→ **What to do**: Filter this data down to the lines that hold "JSON", and copy them.

Top of Records to use

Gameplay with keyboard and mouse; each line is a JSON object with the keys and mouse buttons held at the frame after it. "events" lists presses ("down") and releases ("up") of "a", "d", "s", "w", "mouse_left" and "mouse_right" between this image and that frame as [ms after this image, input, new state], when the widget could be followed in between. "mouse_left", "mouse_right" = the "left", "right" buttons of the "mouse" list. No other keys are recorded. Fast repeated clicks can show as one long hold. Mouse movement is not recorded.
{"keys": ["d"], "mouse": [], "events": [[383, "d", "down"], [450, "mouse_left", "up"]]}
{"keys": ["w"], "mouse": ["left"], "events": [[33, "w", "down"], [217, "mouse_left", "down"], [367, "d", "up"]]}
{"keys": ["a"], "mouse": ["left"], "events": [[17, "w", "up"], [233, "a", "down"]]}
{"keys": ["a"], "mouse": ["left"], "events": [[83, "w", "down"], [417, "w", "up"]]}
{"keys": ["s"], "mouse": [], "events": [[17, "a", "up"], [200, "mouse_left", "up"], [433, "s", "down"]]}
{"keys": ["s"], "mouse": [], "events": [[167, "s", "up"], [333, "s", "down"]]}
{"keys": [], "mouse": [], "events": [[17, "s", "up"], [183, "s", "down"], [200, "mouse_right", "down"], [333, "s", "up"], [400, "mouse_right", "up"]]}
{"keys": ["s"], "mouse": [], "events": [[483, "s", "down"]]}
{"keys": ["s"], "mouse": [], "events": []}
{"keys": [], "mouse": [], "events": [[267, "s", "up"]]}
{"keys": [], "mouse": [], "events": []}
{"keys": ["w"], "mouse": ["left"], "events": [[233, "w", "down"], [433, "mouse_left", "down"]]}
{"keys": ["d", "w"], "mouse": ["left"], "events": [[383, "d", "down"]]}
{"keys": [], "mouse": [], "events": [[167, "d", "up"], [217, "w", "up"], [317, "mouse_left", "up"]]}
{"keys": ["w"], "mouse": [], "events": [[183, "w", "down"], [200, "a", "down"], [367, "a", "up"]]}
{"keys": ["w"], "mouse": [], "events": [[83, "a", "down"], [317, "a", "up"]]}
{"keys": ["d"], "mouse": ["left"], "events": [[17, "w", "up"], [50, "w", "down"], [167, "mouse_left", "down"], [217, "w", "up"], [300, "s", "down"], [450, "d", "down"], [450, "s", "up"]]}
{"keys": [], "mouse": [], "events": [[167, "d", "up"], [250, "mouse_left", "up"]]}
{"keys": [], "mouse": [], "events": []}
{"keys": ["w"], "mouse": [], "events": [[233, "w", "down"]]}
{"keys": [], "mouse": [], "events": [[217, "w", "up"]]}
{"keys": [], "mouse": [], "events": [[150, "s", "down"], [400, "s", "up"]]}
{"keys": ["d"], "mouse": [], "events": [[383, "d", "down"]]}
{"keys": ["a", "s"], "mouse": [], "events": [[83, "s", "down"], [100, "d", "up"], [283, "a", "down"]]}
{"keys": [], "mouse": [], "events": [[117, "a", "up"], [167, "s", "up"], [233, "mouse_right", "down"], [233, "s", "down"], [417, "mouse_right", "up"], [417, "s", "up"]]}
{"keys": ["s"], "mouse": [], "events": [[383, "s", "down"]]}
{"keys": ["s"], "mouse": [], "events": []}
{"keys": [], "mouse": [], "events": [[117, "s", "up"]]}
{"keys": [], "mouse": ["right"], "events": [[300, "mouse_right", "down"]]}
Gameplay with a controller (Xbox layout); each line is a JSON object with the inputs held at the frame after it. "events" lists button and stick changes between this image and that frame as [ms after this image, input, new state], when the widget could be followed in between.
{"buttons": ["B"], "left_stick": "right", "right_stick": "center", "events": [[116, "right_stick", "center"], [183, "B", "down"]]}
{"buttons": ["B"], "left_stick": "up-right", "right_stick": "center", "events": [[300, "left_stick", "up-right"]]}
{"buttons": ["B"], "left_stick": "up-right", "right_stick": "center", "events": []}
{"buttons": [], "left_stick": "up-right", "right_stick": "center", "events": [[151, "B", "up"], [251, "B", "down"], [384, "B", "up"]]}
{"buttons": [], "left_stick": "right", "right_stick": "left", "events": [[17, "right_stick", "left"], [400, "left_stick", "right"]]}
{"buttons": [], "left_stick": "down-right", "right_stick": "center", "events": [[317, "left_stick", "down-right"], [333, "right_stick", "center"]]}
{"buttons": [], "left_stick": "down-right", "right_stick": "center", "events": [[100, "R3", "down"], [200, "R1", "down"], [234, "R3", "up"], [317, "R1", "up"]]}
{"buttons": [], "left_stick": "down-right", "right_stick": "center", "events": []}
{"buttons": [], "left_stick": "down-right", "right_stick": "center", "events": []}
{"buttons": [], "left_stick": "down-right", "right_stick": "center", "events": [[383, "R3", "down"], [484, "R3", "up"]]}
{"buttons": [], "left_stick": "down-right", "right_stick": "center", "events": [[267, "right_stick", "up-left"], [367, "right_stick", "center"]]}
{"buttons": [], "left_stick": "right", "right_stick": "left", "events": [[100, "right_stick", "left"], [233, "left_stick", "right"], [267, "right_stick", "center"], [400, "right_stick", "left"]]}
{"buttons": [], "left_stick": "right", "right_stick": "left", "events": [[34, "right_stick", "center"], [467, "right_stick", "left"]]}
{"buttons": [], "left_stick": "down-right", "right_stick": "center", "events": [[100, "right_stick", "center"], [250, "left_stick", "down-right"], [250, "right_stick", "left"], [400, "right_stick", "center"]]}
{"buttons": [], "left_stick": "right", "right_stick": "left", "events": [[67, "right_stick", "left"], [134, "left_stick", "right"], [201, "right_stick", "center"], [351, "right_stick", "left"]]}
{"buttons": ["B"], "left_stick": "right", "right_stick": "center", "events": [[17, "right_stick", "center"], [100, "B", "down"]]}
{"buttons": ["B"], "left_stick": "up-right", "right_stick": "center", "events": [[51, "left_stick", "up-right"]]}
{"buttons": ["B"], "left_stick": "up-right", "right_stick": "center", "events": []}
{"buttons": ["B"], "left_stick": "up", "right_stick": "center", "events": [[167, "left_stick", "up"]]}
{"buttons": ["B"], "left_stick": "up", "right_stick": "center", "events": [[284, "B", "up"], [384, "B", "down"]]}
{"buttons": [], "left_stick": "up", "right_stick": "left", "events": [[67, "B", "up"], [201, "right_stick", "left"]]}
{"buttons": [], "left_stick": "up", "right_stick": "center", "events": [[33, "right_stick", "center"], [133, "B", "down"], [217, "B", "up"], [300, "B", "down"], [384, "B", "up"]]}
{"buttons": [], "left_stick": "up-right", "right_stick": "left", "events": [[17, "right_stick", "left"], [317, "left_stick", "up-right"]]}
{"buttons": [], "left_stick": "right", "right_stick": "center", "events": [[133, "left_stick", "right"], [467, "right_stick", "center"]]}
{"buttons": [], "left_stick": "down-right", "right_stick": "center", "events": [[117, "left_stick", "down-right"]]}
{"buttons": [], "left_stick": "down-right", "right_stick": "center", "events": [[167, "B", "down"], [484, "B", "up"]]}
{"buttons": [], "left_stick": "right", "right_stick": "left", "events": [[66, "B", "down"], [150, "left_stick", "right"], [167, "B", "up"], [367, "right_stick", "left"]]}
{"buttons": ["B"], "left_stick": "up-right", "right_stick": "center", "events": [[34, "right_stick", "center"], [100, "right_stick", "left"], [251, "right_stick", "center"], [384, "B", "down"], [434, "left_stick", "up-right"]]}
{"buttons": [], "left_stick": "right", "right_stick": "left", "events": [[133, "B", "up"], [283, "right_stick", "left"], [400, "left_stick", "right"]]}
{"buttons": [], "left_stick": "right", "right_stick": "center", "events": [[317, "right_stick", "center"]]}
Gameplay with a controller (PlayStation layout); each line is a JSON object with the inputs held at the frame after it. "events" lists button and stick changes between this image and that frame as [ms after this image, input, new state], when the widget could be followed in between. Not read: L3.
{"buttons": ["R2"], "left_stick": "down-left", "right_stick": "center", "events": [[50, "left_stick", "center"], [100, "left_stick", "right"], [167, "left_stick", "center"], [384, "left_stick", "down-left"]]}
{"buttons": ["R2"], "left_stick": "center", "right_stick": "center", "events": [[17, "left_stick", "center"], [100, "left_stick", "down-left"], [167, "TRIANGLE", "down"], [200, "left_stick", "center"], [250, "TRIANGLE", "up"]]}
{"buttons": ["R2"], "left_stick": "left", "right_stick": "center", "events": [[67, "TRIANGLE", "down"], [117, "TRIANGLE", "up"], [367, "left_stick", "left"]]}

Bottom of Records to use

→ **Task output**:
Gameplay with keyboard and mouse; each line is a JSON object with the keys and mouse buttons held at the frame after it. "events" lists presses ("down") and releases ("up") of "a", "d", "s", "w", "mouse_left" and "mouse_right" between this image and that frame as [ms after this image, input, new state], when the widget could be followed in between. "mouse_left", "mouse_right" = the "left", "right" buttons of the "mouse" list. No other keys are recorded. Fast repeated clicks can show as one long hold. Mouse movement is not recorded.
Gameplay with a controller (Xbox layout); each line is a JSON object with the inputs held at the frame after it. "events" lists button and stick changes between this image and that frame as [ms after this image, input, new state], when the widget could be followed in between.
Gameplay with a controller (PlayStation layout); each line is a JSON object with the inputs held at the frame after it. "events" lists button and stick changes between this image and that frame as [ms after this image, input, new state], when the widget could be followed in between. Not read: L3.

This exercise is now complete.